Ce livre, La vérité vaincra, a pour origine un entretien accordé par l’ancien président Luiz Inácio Lula da Silva, en février 2018, aux journalistes Juca Kfouri et Maria Inês Nassif, au professeur Gilberto Maringoni et à l’éditrice Ivana Jinkings. Lula y parle du Parti des Travailleurs, de l’exercice du pouvoir, du coup d’État de 2016 et des bouleversements que le Brésil a connus ces dernières années, outre les persécutions que l’opération Lava Jato lui inflige depuis qu’il est victime de la guerre juridique.
Condamné et emprisonné, injustement et sans preuves, Lula a été écarté de l’arène politique, placé dans une cellule, et s’est vu empêcher de participer aux élections présidentielles. Grâce à l’action de l’actuel ministre de la Justice du gouvernement Bolsonaro, il a été poursuivi, chassé, jusqu’à devenir un prisonnier politique. Cela s’est passé en avril 2018.
Depuis, le Brésil a connu des jours plus sombres encore, conséquence du processus politique dévastateur engagé avec le coup d’État qui m’a destituée de la présidence en 2016. Aujourd’hui, le pays est gouverné par un néofasciste, en politique et dans les mœurs, perversement néolibéral dans les champs économique et social.

Section des données
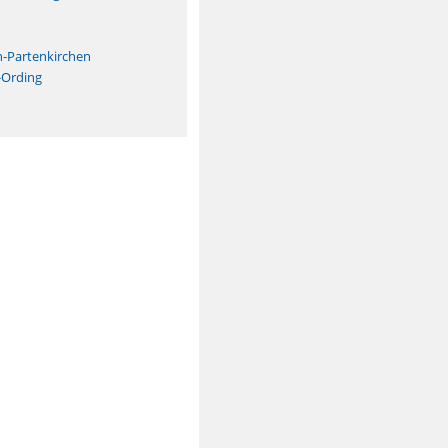
n
h-Partenkirchen
-Ording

Votre consigne
Dans le texte sur Lula, remplacez "prisonnier politique" par "détenu politique" et recopiez le passage compris entre "Ce livre, La" et "en avril 2018.", bornes incluses.

Réponse
Ce livre, La vérité vaincra, a pour origine un entretien accordé par l’ancien président Luiz Inácio Lula da Silva, en février 2018, aux journalistes Juca Kfouri et Maria Inês Nassif, au professeur Gilberto Maringoni et à l’éditrice Ivana Jinkings. Lula y parle du Parti des Travailleurs, de l’exercice du pouvoir, du coup d’État de 2016 et des bouleversements que le Brésil a connus ces dernières années, outre les persécutions que l’opération Lava Jato lui inflige depuis qu’il est victime de la guerre juridique.
Condamné et emprisonné, injustement et sans preuves, Lula a été écarté de l’arène politique, placé dans une cellule, et s’est vu empêcher de participer aux élections présidentielles. Grâce à l’action de l’actuel ministre de la Justice du gouvernement Bolsonaro, il a été poursuivi, chassé, jusqu’à devenir un détenu politique. Cela s’est passé en avril 2018.